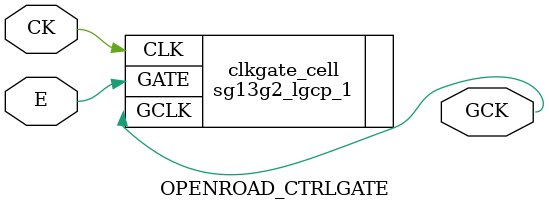
<source format=v>

module OPENROAD_DFFE (D, C, E, Q);
  input D;     // Data input
  input C;     // Clock input
  input E;     // Enable input
  output Q;    // Data output

  wire mux_out;

  // When E=1, pass D; when E=0, pass current Q (feedback for hold)
  sg13g2_mux2_1 enable_mux (.A0(Q), .A1(D), .S(E), .X(mux_out));

  // DFF with RESET_B tied high for no reset
  sg13g2_dfrbp_1 dff_cell (.D(mux_out), .CLK(C), .RESET_B(1'b1), .Q(Q), .Q_N());

endmodule

// Generic OPENROAD XOR gate mapped to IHP SG13G2 XOR
module OPENROAD_CLKXOR (A, B, Y);
  input A;     // Input A
  input B;     // Input B
  output Y;    // Output Y = A ^ B

  sg13g2_xor2_1 xor_cell (.A(A), .B(B), .X(Y));

endmodule

// Generic OPENROAD clock buffer mapped to IHP SG13G2 buffer
module OPENROAD_CLKBUF (A, Y);
  input A;     // Input
  output Y;    // Output Y = A

  sg13g2_buf_2 buf_cell (.A(A), .X(Y));

endmodule

// Generic OPENROAD clock inverter mapped to IHP SG13G2 inverter
module OPENROAD_CLKINV (A, Y);
  input A;     // Input
  output Y;    // Output Y = ~A

  sg13g2_inv_2 inv_cell (.A(A), .Y(Y));

endmodule

// Custom clock gate module that directly uses sg13g2_lgcp_1
// This bypasses the OPENROAD_CLKGATE define issues
module OPENROAD_CTRLGATE (CK, E, GCK);
  input CK;   // Clock input
  input E;    // Enable input
  output GCK; // Gated clock output

  sg13g2_lgcp_1 clkgate_cell (.CLK(CK), .GATE(E), .GCLK(GCK));

endmodule


</source>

########################################

* _Brief_:
Only a number is wanted here: how many lines of the records above hold the word "Data".

* _Written reply_:
2